UNITED STATES
SECURITIES AND EXCHANGE COMMISSION

 

Washington, D.C. 20549

 


 

FORM 8-K

 

CURRENT REPORT

 

Pursuant to Section 13 or 15(d) of the Securities Exchange Act of 1934

 

Date of Report (Date of the earliest event reported):  August 18, 2005

 

Creative Computer Applications, Inc.

(Exact Name of Registrant as Specified in Its Charter)

 

California

 

0-12551

 

95-3353465

(State or Other Jurisdiction of
Incorporation)

 

(Commission
File Number)

 

(IRS Employer
Identification No.)

 

26115-A Mureau Road
Calabasas, CA 91302

(Address of Principal Executive Offices) (Zip Code)

 

(818) 880-6700

(Registrant’s Telephone Number, Including Area Code)

 

Check the appropriate box below if the Form 8-K filing is intended to simultaneously satisfy the filing obligation of the registrant under any of the following provisions:

 

o  Written communications pursuant to Rule 425 under the Securities Act (17 CFR 230.425)

 

o  Soliciting material pursuant to Rule 14a-12 under the Exchange Act (17 CFR 240.14a-12)

 

o  Pre-commencement communications pursuant to Rule 14d-2(b) under the Exchange Act (17 CFR 240.14d-2(b))

 

o  Pre-commencement communications pursuant to Rule 13e-4(c) under the Exchange Act (17 CFR 240.13e-4(c))

 

 



 

Item 1.01                                   Entry into a Material Definitive Agreement.

 

Common Stock and Warrant Purchase Agreement

 

Overview. On August 18, 2005, Creative Computer Applications, Inc. (“CCA”) and Ann Krueger and Kyle Krueger ,joint tenants by the entirety, Gregory H. Ekizian Revocable Trust, and Tebo Partners II, LLC, a Kansas limited liability company (“CCA”) (collectively, the “Investors”) entered into a Common Stock and Warrant Purchase Agreement (the “Purchase Agreement”).  Under the Purchase Agreement, subject to the approval of CCA’s shareholders and other closing conditions, CCA will sell and the Investors will purchase up to an aggregate of 1,500,000 shares (the “Shares”) of common stock and warrants (the “Warrants”) to purchase up to 300,000 shares of common stock to the Investors in a private placement (the “Private Placement”). The per share purchase price of the Shares is $2.00, for an aggregate purchase price of $3,000,000 (the “Purchase Price”), and the exercise price under the Warrants is $3.00 per share.

 

Representations, Warranties and Covenants. CCA and the Investors have made customary representations, warranties and covenants in the Agreement, including, among others, covenants on behalf of CCA to (i) reserve shares of common stock for issuance upon exercise of the warrants, (ii) use commercially reasonable efforts to apply for listing of the shares sold in the Private Placement on the American Stock Exchange, (iii) grant a right of first offer to the Investors with respect to certain subsequent sales of CCA securities, and (iv) grant the Investors the right to appoint one nominee to CCA’s board of directors.

# REQUIREMENT 1
List every rule cited in the check-box provisions of the 8-K filing, along with the act each falls under.
# REQUIREMENT 2
According to the 8-K filing, what is the exercise price under the Warrants?
# REQUIREMENT 3
Please extend the 8-K filing for Creative Computer Applications, Inc., starting right after its last sentence.

# AVAILABLE DATA

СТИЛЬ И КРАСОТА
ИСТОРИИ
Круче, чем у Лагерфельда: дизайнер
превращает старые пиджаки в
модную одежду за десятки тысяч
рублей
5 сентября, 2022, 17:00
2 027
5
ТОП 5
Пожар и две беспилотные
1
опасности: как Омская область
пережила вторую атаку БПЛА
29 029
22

# ANSWER AREA 1
Rule 425 under the Securities Act
Rule 14a-12 under the Exchange Act
Rule 14d-2(b) under the Exchange Act
Rule 13e-4(c) under the Exchange Act

# ANSWER AREA 2
$3.00 per share.

# ANSWER AREA 3
Closing Conditions.  Consummation of the Private Placement is subject to certain closing conditions, including, among others, (i) execution and delivery of the Registration Rights Agreement, (ii) receipt of approval by CCA’s shareholders for the issuance and reservation for issuance of the Shares and the Warrants, including the shares issuable upon exercise of the Warrants, (iii) absence of governmental restraints, (iv) accuracy of representations, (v) delivery of the Purchase Price and deliver of the certificates representing the Shares and the Warrants to an escrow account in accordance with the terms of the Escrow Agreement (as discussed more fully below), and (vi) the closing of the merger of CCA and StorCOMM which includes as a condition the approval of the CCA shareholders.

 

A copy of the Purchase Agreement is filed with this report as Exhibit 10.1, and is incorporated herein by this reference.

 

Escrow Agreement

 

On August 18, 2005, concurrently with the Purchase Agreement, CCA, the Investors and U.S. Bank National Association, as the escrow agent, entered into an Escrow Agreement (the “Escrow Agreement”).  Under the Escrow Agreement, CCA has placed the certificates representing the Shares and the Warrants (the “Escrow Securities”), and StorCOMM has place the Purchase Price, in an escrow account.  Upon the closing of the Private Placement, the certificates representing the Shares and the Warrants will become the property of the Investors and will be distributed to the Investors and the Purchase Price will become the property of CCA and will be distributed to CCA, all in accordance with the Escrow Agreement.

 

A copy of the Escrow Agreement is filed with this report as Exhibit 10.2, and is incorporated herein by this reference.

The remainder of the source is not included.